Last Sunday's opening instalment of BBC1's adaptation of Michael Dibdin's Aurelio Zen books, about an incorruptible detective in Rome – perhaps the incorruptible detective in Rome – got careful scrutiny in our house, because we'd only just come back from three days in the Eternal City. "That's where we had the ice creams," went up the cry, causing far more excitement than Zen (Rufus Sewell) being followed by a sinister fellow on a motorbike.
Our short holiday differed markedly from my last trip to Rome, inter-railing round Europe with my schoolfriend Mark in the summer of 1982. Chatting up 19-year-old American girls was obviously a no-no this time. Moreover, Jane and the children had never been to Rome before, so we were eager to cram in as much culture, as much history, and as much fettuccine, as we could.
Even so, I wasn't expecting the Sistine Chapel to feature. When we arrived mid-morning in St Peter's Square, the queue to get into the Vatican was about half-a-mile long, the kind of queue that my kids would contemplate standing in only if there was a really good rollercoaster ride at the end of it, or perhaps an opportunity to meet Matt Cardle from The X Factor. And although we were approached by any number of English-speaking guides promising tours which, for €45 a head (€35 for under-16s), would get us out of queuing, my instinct on such occasions is always to assume that I'm about to be ripped off.
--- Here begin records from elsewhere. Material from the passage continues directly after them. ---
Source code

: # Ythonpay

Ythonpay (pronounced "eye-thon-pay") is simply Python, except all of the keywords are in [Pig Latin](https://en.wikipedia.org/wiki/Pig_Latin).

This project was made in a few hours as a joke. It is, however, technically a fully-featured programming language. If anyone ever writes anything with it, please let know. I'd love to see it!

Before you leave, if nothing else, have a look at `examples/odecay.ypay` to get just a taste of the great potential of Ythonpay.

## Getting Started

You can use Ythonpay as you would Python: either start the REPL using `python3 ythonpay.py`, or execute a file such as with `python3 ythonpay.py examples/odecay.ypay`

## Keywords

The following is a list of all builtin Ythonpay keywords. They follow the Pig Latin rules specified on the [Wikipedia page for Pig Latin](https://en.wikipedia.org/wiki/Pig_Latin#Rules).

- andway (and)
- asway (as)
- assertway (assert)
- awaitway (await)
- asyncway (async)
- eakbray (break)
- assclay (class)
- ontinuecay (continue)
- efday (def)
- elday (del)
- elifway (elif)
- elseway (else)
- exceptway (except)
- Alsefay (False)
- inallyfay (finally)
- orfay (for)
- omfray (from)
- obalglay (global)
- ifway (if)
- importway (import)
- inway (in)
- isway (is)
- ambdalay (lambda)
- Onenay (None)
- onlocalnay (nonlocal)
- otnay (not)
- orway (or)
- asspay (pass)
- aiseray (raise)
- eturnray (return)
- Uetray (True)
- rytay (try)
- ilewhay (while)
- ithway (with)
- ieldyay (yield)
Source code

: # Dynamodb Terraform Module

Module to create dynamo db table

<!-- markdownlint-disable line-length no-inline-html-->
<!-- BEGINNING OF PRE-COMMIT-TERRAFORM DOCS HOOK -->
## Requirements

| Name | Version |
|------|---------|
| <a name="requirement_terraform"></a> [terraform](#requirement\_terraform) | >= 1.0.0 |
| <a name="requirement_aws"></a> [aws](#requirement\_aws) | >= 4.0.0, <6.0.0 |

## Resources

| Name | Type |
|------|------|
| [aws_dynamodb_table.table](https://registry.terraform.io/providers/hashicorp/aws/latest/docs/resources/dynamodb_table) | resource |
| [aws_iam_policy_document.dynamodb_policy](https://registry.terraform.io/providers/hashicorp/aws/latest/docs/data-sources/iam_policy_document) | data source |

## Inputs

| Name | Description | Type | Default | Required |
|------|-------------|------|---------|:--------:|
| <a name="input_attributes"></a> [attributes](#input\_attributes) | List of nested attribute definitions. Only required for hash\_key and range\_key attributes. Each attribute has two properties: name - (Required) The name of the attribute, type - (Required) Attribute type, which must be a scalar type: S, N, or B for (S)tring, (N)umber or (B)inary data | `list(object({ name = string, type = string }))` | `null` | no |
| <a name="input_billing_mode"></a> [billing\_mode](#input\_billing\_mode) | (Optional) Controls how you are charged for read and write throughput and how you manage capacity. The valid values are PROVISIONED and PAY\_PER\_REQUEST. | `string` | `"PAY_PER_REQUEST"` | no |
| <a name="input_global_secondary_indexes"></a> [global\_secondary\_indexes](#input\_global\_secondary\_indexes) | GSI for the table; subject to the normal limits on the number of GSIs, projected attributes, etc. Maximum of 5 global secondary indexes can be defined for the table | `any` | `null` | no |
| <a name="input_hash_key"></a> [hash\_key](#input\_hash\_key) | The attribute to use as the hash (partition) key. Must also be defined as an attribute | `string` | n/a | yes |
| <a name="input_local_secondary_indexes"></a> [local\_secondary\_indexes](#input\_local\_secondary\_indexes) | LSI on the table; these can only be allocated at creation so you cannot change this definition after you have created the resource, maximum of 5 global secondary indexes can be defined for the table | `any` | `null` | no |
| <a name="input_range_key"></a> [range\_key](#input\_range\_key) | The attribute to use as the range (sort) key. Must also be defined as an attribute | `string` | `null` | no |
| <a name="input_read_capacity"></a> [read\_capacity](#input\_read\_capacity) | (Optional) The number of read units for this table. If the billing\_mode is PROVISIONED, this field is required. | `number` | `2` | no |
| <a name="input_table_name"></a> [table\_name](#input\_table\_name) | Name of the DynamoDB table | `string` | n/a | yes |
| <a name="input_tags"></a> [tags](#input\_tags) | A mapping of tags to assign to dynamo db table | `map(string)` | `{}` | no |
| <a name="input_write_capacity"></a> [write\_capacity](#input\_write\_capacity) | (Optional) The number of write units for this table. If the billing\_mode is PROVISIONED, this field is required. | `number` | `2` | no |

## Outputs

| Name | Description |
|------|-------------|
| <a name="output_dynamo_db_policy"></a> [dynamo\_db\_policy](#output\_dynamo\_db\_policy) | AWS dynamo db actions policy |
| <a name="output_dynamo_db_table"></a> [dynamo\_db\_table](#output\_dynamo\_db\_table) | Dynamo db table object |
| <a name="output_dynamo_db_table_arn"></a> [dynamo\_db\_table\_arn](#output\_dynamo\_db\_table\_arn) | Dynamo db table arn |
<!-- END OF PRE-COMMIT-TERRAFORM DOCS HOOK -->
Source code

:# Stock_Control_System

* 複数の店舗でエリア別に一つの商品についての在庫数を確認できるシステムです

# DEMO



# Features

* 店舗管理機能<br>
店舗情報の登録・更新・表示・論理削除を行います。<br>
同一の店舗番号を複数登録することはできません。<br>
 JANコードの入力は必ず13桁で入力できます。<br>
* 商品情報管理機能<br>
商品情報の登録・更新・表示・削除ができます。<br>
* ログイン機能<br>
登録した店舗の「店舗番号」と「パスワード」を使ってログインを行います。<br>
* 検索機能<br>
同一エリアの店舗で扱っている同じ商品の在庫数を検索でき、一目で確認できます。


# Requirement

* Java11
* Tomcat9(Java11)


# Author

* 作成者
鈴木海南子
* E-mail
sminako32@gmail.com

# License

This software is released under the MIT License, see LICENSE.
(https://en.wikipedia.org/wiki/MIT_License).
In the end, though, we decided to dig deep, very deep, and take the tour option. I'd seen the Sistine Chapel and so had my mother, who was also with us, but when would the others next be in Rome? I suppose it could have gone either way, but it turned out to be the best €250 I've ever spent. Our guide was a chirpy Londoner called Luke Mullinger, who fed us all the standard stats (to spend one minute looking at each piece of art on show in the Vatican Museum would take 11 years), but also managed to weave Dan Brown and even, to my older son's delight, Pulp Fiction into the narrative. He turned what could have been a grim experience (cramming into the Vatican's halls reminded of me of fighting for elbow space on packed football terraces in the 1970s) into an enthralling one, and actually made a virtue of the crush, by showing us in the mobbed Sistine Chapel how to apply Alexander the Great's principles of warfare to a stony-faced Russian tour group bearing down on us.
Alexander taught his soldiers to deal with charging chariots by forming channels, through which the enemy would pass harmlessly. We did the same to the Russians. My sons loved that, indeed it's just possible that my younger boy will remember the Sistine Chapel for Alexander the Great's battle nous, which is not what Michelangelo had in mind at all.
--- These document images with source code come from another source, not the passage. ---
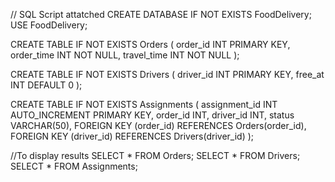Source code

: // SQL Script attatched
CREATE DATABASE IF NOT EXISTS FoodDelivery;
USE FoodDelivery;


CREATE TABLE IF NOT EXISTS Orders (
    order_id INT PRIMARY KEY,
    order_time INT NOT NULL,
    travel_time INT NOT NULL
);

CREATE TABLE IF NOT EXISTS Drivers (
    driver_id INT PRIMARY KEY,
    free_at INT DEFAULT 0
);

CREATE TABLE IF NOT EXISTS Assignments (
    assignment_id INT AUTO_INCREMENT PRIMARY KEY,
    order_id INT,
    driver_id INT,
    status VARCHAR(50),
    FOREIGN KEY (order_id) REFERENCES Orders(order_id),
    FOREIGN KEY (driver_id) REFERENCES Drivers(driver_id)
);

//To display results
SELECT * FROM Orders;
SELECT * FROM Drivers;
SELECT * FROM Assignments;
As for what Michelangelo did have in mind, Luke explained it superbly, pausing only during the frequent demands, thunderously delivered in six languages over the loudspeaker system, for hush. I was prepared, almost 30 years after my last visit, to be underwhelmed by the Sistine Chapel, but it fair took my breath away, and not just because of the chubby middle-aged woman from New Jersey jammed up against me.
It later occurred to me, incidentally, that she might have been one of the doe-eyed teenagers Mark and I chatted up at the youth hostel in 1982. Of course, she'd never have recognised me, either. There's nothing like a visit to the Vatican to remind you that only the folk represented in paint and marble are ageless.
Like my favourite tipples, I mix better with age
On New Year's Eve, back in Herefordshire, I waved my older children off to parties with an enjoinder not to mix their drinks. A few hours later I was sitting replete at a friend's dinner table, having enjoyed sparkling wine, sweet wine, dry white, fruity red and home-made damson gin, but at least I can say that I savoured the taste of everything I imbibed. And I'm in my late forties, not my late teens, so I'm allowed.
The faint fumes of hypocrisy do rise, though. Last night, it struck me that of the many well-known people I have interviewed down the years, the handful who are enduring friends became so because we got squiffy together at first encounter.
The thought struck because I was watching Alan Bleasdale's brilliant drama, The Sinking Of The Laconia, and Alan has remained a pal ever since he and I, in the course of a long interview, shifted several bottles of wine and, if hazy memory serves, possibly a few vodkas as well, 15 years or so ago. But even had there been no sinking of the sauvignon blanc, The Sinking Of The Laconia would still, in my estimation, be brilliant.
A farcical carry-on along the Via Veneto
Returning to Rome, it always cheers me on the Continent to spot the iffy use of English. We ate at one restaurant which on its menu boasted "chiarezza, trasparenza e impegno" and I'm sure that Italians would be more attracted by those virtues than would English-speakers by "clearness, limpidity and effort".
Best of all, though, was a chic children's clothes shop on the elegant Via Veneto called Carry-On. That must sound stylish to Italians. Little do they know that to us it evokes Charles Hawtrey and Hattie Jacques.